We got to the New Mexico border and the flat landscape automatically changed to a more hilly landscape and we could see mountains in the distance. At Carlsbad we headed for the National Park and went through some beautiful areas. When we were at one of the nature reserves, I bought a Nat'l Park annual pass. The regular price is $80 BUT, if you are a senior (62+), the pass is $10 and that includes the pass holder and 3 other individuals in the car. The entrance to the caverns was $6 each...unless you had a pass and then it was nothing. Wayne loved that whole process.


The entrance to the caverns is at the top on one of the highest hills and the discovery of these amazingly, beautiful, gorgeous caverns is really interesting. In the early 1900's, a 16-year old boy who worked at one of the local ranches saw the huge flock of bats that left (the Mexican bats still reside in the caves from May-Sep) the caverns every night and thought it was smoke. He decided to investigate. When he got to the natural entrance, he went in and found this amazing place. He tried to tell people what he'd found but because he was young and uneducated, no-one believed him. It was years before he finally convinced someone to come and look and in the meantime, he had gone through, discovering tunnels and huge caverns. It is still being investigated and there are tunnels that are yet to be discovered. In some places, the original ropes and old ladders the boy and early investigators used to descent 100 or more feet.

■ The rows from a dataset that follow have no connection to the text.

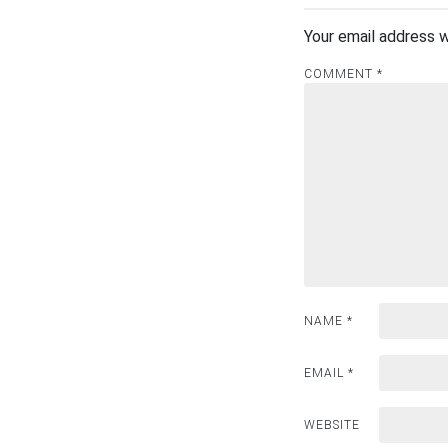
Your email address w
COMMENT
*
NAME
*
EMAIL
*
WEBSITE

The park has installed lights strategically through some of the caverns and it's almost like being in a church. The 'Big Room' is a massive cavern with equally massive stalagmites and stalectites and it's estimated to have taken thousands of years of dripping water and minerals to have created these formations. If you have a 'bucket list', add the caverns. It was incredible!


We intended to do both parks today but that was impossible...there was too much to see at the caverns (like we have somewhere to be!). They have various tours...the self-guided (which we did and took about 2 1/2 hrs), and then the more strenuous that required you to crawl on your belly through small spaces with a helmet and head-lamp. We're w-e-l-l past the point of crawling any distance for any reason other than free food or 1/2 price off coupons.


All in all, a spectacular day and if I wasn't excited enough about the sun, warm weather and spelunking, Roswell is just up the road! Yep, Roswell, Area 51, Alien Invasion site! I don't know if we'll get there but I've set the outside light on the van to blink out a code..."Take me, I'm ready to practice everything I've learned from 1,826 episodes of Star Trek". I may be blogging from outer space tomorrow. ha ha


Until tomorrow, love and hugs to all. xx


1 Comments:

At 7:04 AM , Anonymous Anonymous said...

In New Mexico there are occasional atmospheric Inversons. We are told the smell of gas is not coming from our rigs but is the smell of money. The local oil fields want us to know they are working for us. When I pulled into town to gas up last night, I bypassed a no name gas station to go to the familiar name of shell. What to my surprise to find gas had jumped from 1.55 a us gal in texas to 1.96 a us gal in New Mexico. And wait for it folks, unleaded is 86 octane vice 87. I also had the option of getting 88 octaine at 2.16. No mercy for the consumer. I wish I owned an oil company, I would give all my friends and relatives free gas for life.